Americas
Colorado
"I came for the mountains. I stayed because the altitude made everything feel slightly more real."
I remember the moment the road climbed out of Denver and the Front Range appeared through the windshield — not gradually, the way mountains usually announce themselves, but suddenly, as if someone had dropped a wall of rock across the horizon. Colorado does that. It doesn’t build to a reveal. It simply changes the register of everything around you without warning.
The Elk Mountains around Aspen and Crested Butte are what most people come for, and they should — this is some of the most concentrated high-country scenery in North America. The Maroon Bells at dawn, before the shuttle buses arrive and the light is still oblique and cold, are genuinely one of those landscapes that make you doubt your own perception. Twin fourteen-thousand-foot peaks, a glacial lake, cottonwood-yellow aspens in October. It reads like a composite of every mountain image you’ve ever seen because it is, in fact, the original. Photographers have been trying to do it justice for a century and consistently falling short. The drive to Telluride through the San Juan Mountains — through Ouray, past Box Canyon, along a road cut into cliff faces above thousand-foot drops — is the equal of any alpine road in Europe and almost nobody talks about it.
What Colorado does better than anywhere I know is the transition between extremes. The Great Sand Dunes in the south sit in a valley ringed by fourteen-thousand-foot peaks — an inland Sahara at the foot of the Rockies that looks like a mistake in the landscape and turns out to be one of the most compelling places in the American West. Mesa Verde in the southwest corner holds cliff dwellings built by the Ancestral Puebloans in the twelfth century, tucked into alcoves in canyon walls with a precision that still confounds architects. Denver itself has quietly become a serious food and culture city while retaining the slightly unfinished energy of a place that knows it’s second to the mountains it lives beside.
When to go: Late September and early October for fall colour — the aspens turn a yellow so pure it almost hurts, and the crowds thin as temperatures drop. June through August for hiking; the wildflower season in July is extraordinary. Ski season runs November through April at the major resorts, with March typically offering the best combination of snow depth and longer daylight.

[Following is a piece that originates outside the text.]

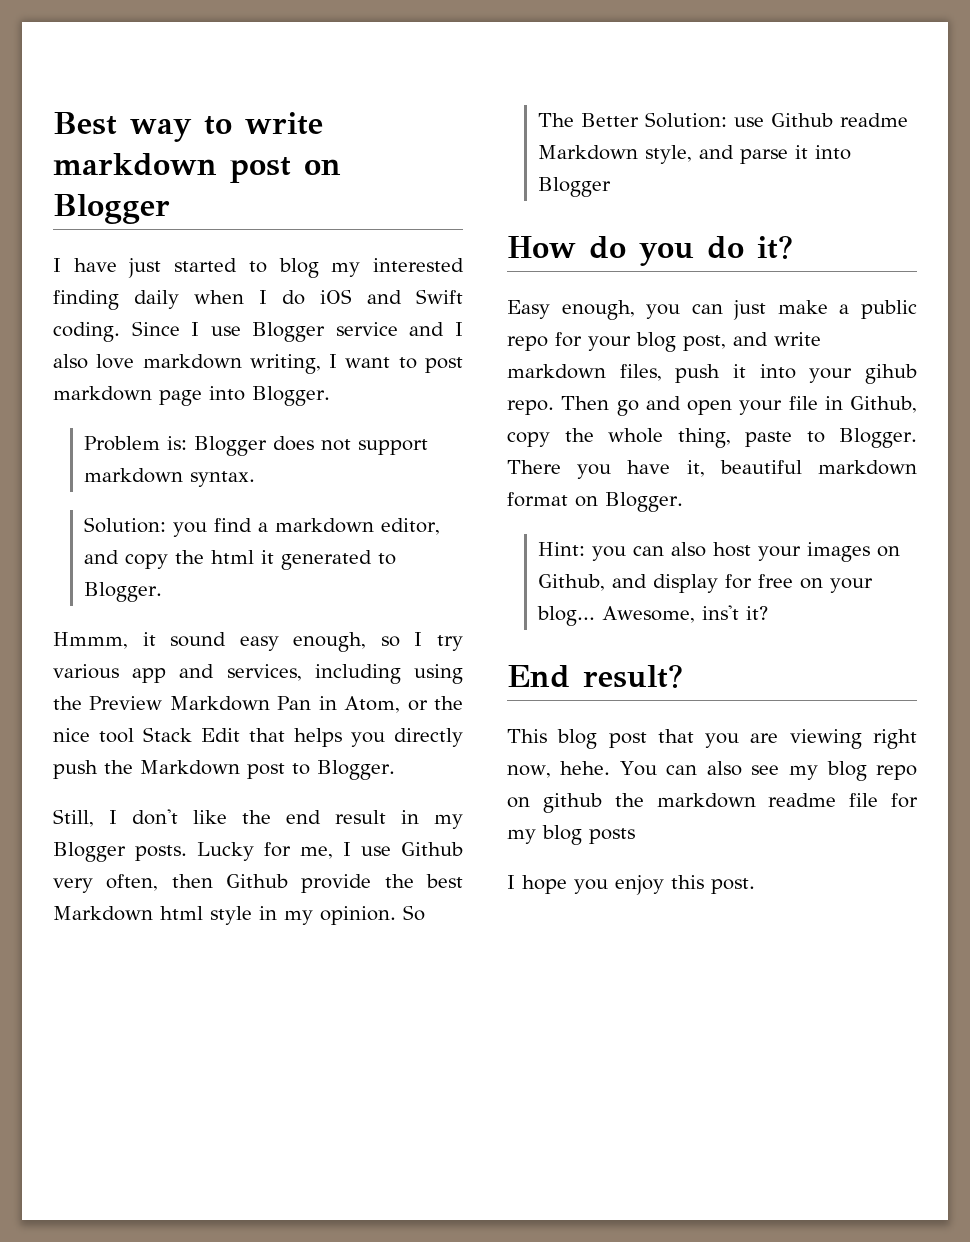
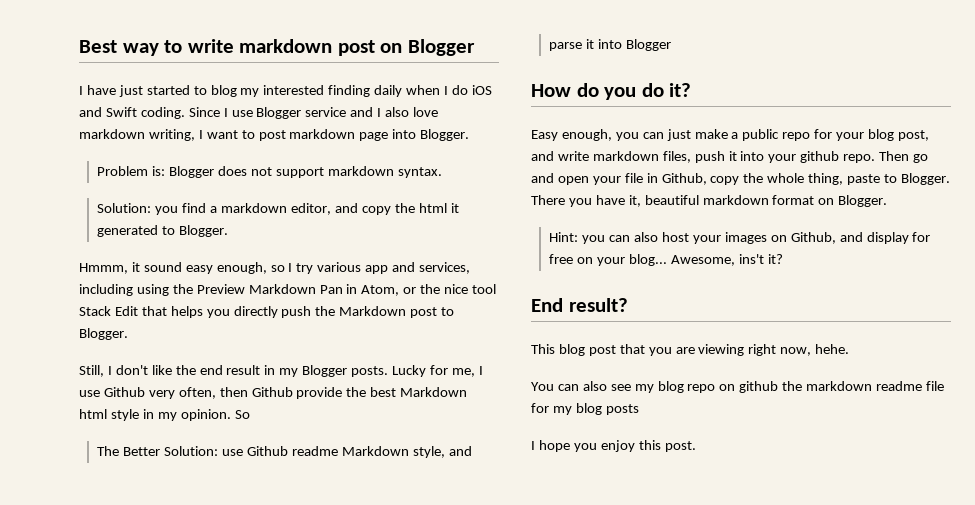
[865,364,917,384] gihub -> [800,151,840,163] github
(611, 768) none -> (850, 349) //

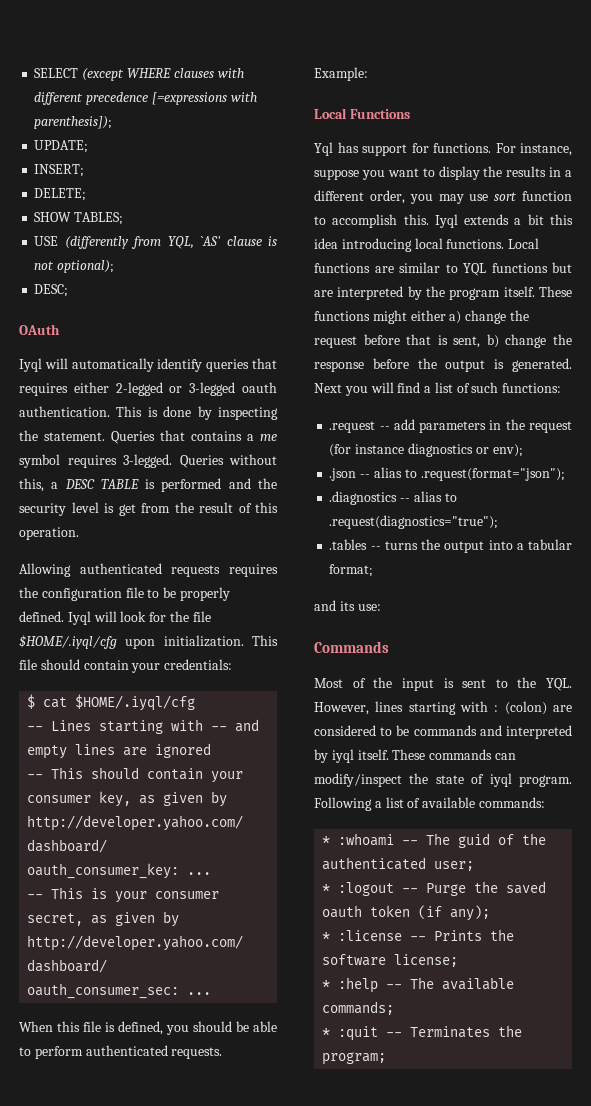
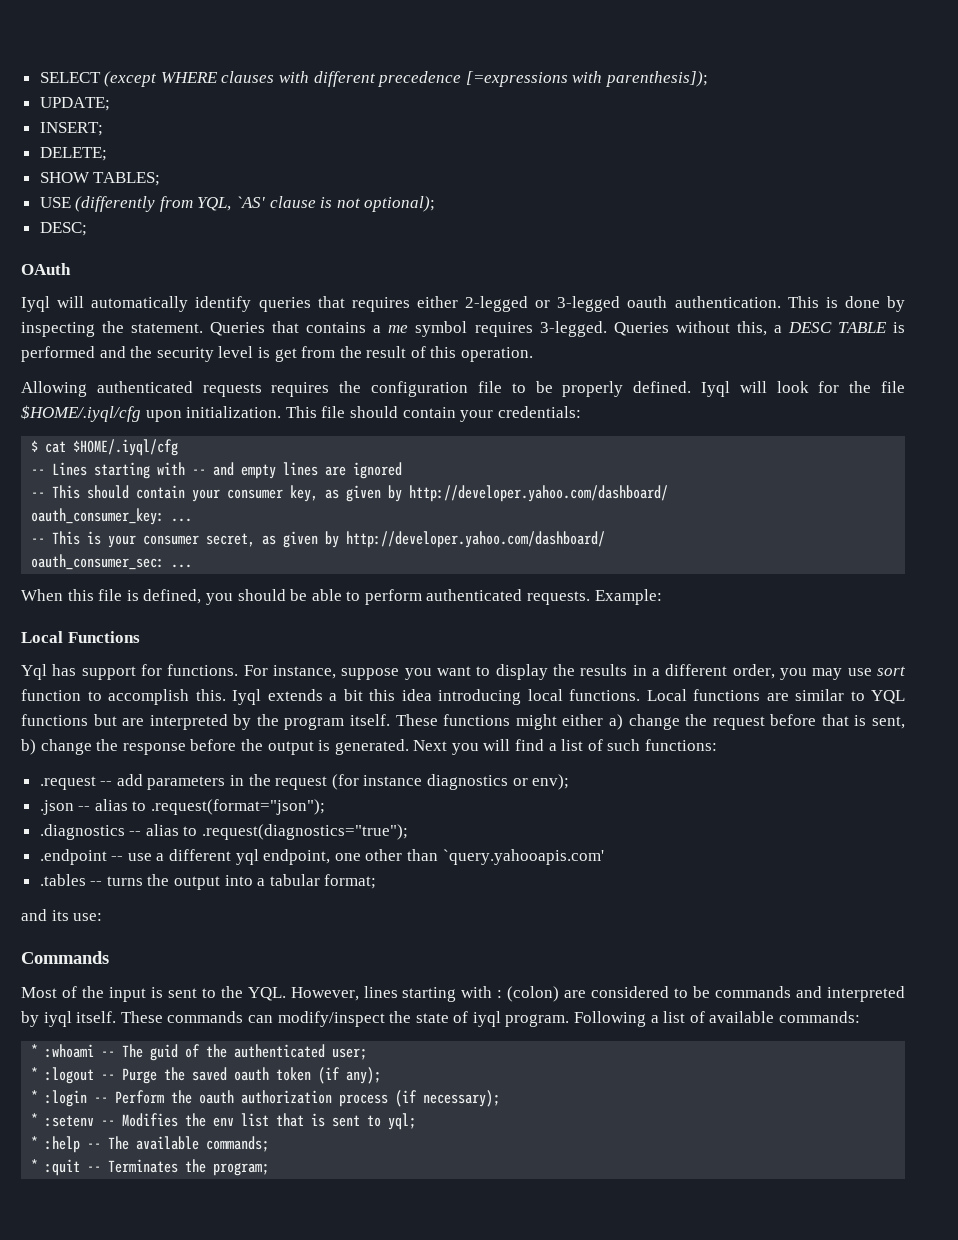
(499, 522) none -> [39,849,604,865] // .endpoint -- use a different yql endpoint, one other than `query.yahooapis.com'
[338,929,515,941] [322,954,459,967] :license -- Prints the software license; -> [45,1090,501,1107] [31,1113,417,1130] :login -- Perform the oauth authorization process (if necessary); // * :setenv -- Modifies the env list that is sent to yql;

What most guides get wrong: They send everyone to Aspen and Vail and leave the rest of the state unexplored. The San Juan Mountains between Ouray and Silverton are more dramatic and a fraction of the crowds. Crested Butte has better wildflowers than anywhere in the state and a town that hasn’t been bought by the same private equity that owns everything else. And the eastern plains — flat, enormous, empty — are where Colorado keeps its agricultural soul, if you’re curious about what the state looked like before the ski industry arrived.